I've started with the knob at 180, and go down 3° by 3°. "3°" is an approximation from the scale written on the knob but, even if it's wrong (more or less than 3°), measures were made ​​by moving the knob rather regularly. The reference frequency is 55Hz, chosen out of peaks and deeps of the spl curve of the TS10. You can see the plot of measurements in the attached file.

Two things are obvious : first : REW is a very good tool for measurements and analysis, helping efficiently to "see" parts of the sound and there behavior in front of changes. Second : As Tannoy told me that "The adjustment phase is linear", there is something with the knob or with electronics around the knob unless I'm missing something.

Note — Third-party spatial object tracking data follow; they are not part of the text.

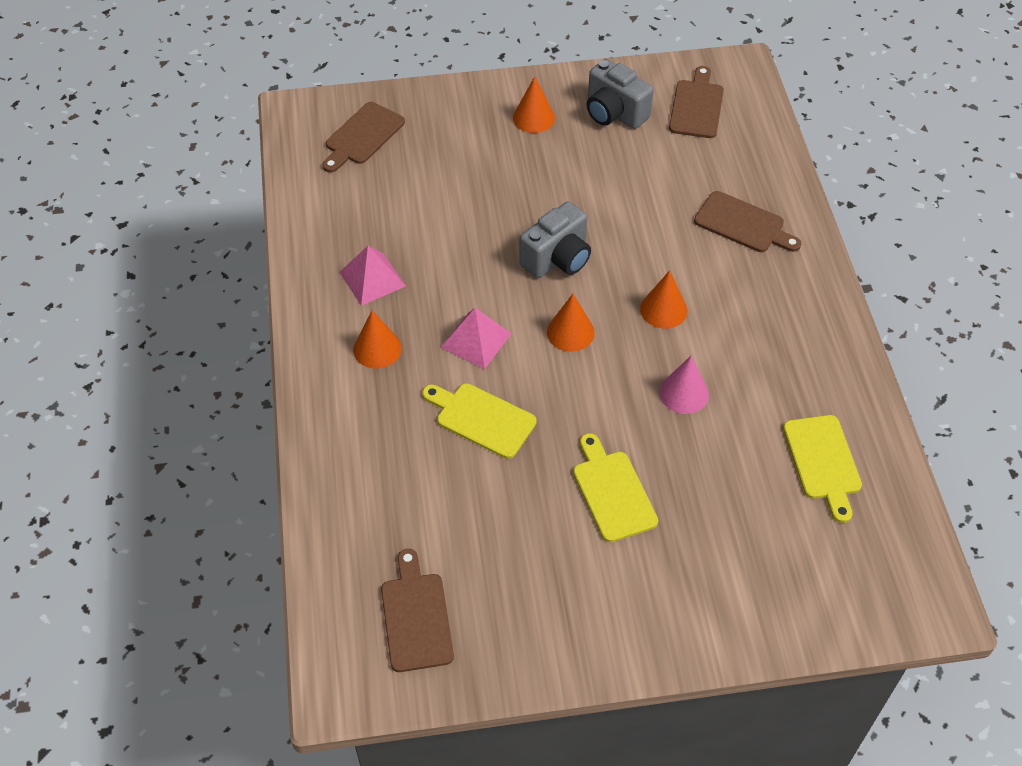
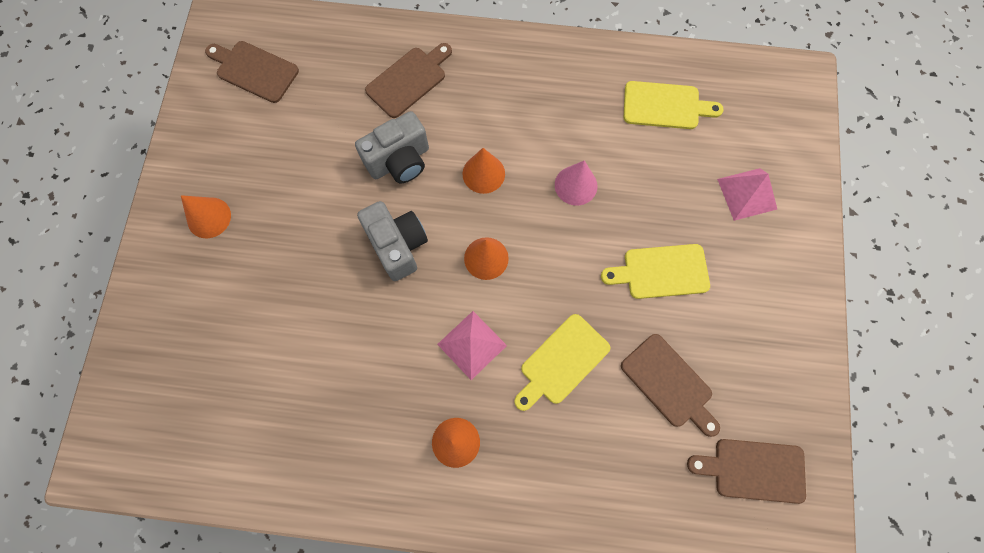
camera: 75 degrees left, 20 degrees up
(362, 136) = (164, 397): brown cutting board -> brown cutting board (669, 383)
(372, 279) = (366, 428): pink pyramid -> pink pyramid (747, 194)
(614, 113) = (233, 143): grey camera -> grey camera (399, 161)

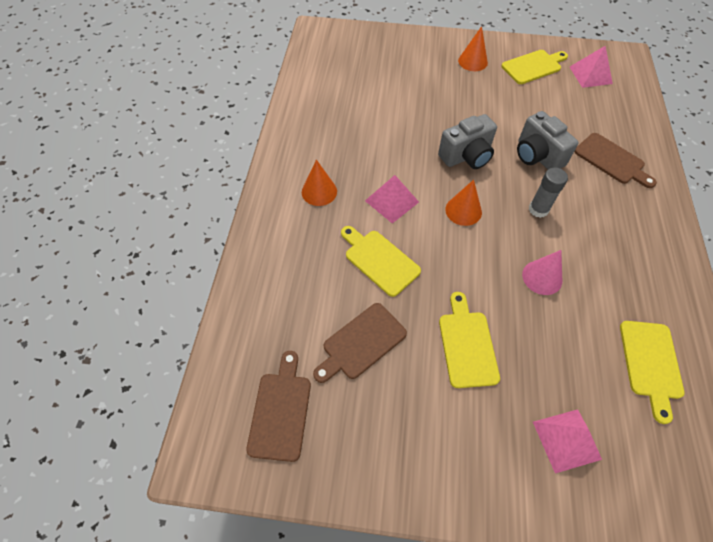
camera: 90 degrees right, 15 degrees down
(229, 138) = (533, 66): none -> yellow cutting board
(254, 70) = (590, 75): brown cutting board -> pink pyramid
(483, 173) = (538, 209): orange cone -> grey glue stick

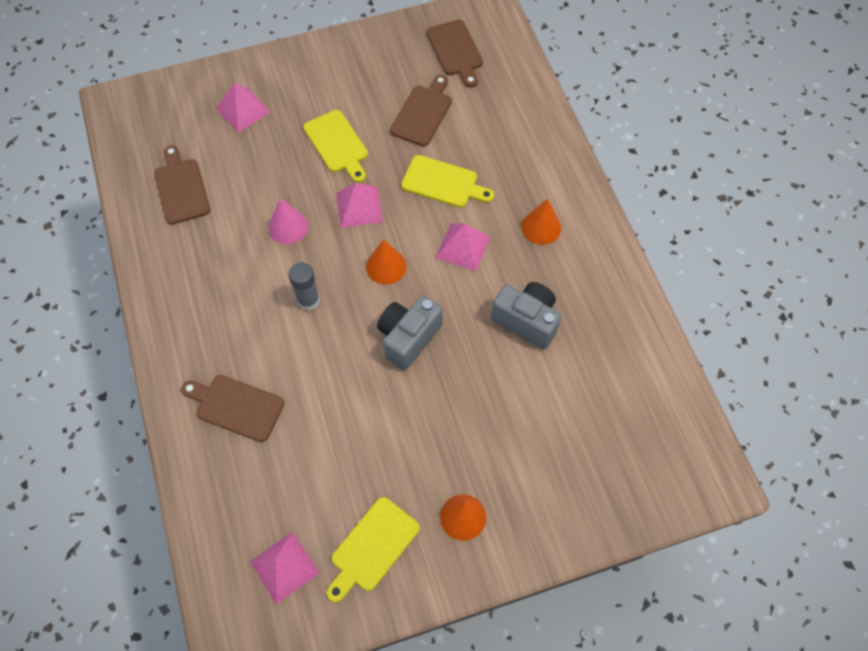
camera: 155 degrees right, 5 degrees up
(468, 269) = (359, 207): none -> pink pyramid
(537, 156) = (327, 374): grey camera -> grey camera (526, 321)
(650, 363) = (181, 188): yellow cutting board -> brown cutting board

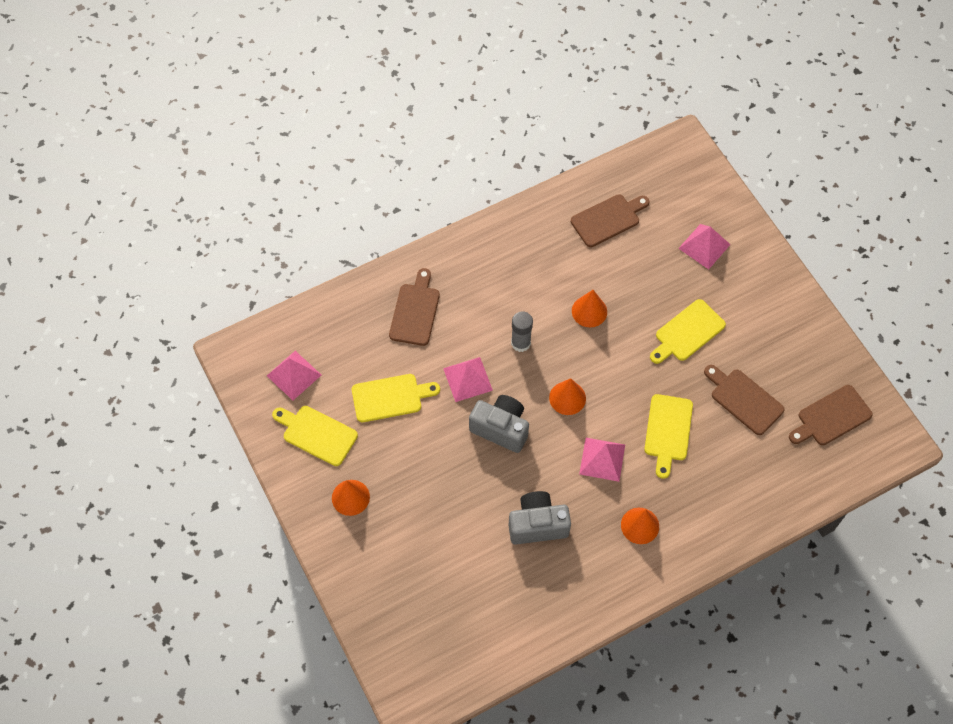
camera: 80 degrees right, 0 degrees up
(288, 226) = (589, 311): pink cone -> orange cone
(343, 452) = (390, 397): none -> yellow cutting board
(359, 207) = (623, 364): pink pyramid -> pink pyramid (468, 379)
(423, 113) = (744, 399): brown cutting board -> brown cutting board turned 150 degrees counterclockwise
(526, 321) = (537, 525): grey camera -> grey camera turned 120 degrees counterclockwise

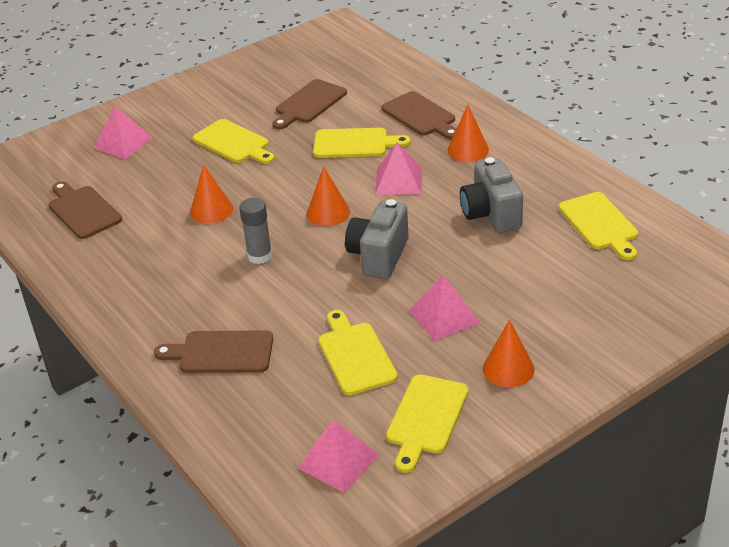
camera: 95 degrees left, 25 degrees down
(468, 379) = (316, 291): pink pyramid -> pink pyramid (444, 316)
(505, 610) = (600, 224): none -> yellow cutting board
(831, 417) = (319, 58): brown cutting board -> brown cutting board (420, 116)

I've managed to set a correct phase joining between the TS10 and the S800, at first with REW, confirmed by the spl behavior around the xo frequency (85Hz for me). 

Now, I'm going to contact Tannoy, to explain them the behavior of this damned phase knob, and see if there is reactions from them, I like to be sure that things are working as they should.

In a probably distant future, I plan to manage this system with something like that : http://www.xilica.com/?c=78&cat=2&id=2, but for now I hope that my old Ultracurve will do the eq job, rather than hanging out anywhere.

I will give soon some news on my "control room" in the old thread concerning it (http://www.hometheatershack.com/forums/pro-audio/37520-another-small-home-studio-control-room.html)

Thanks again to all


----------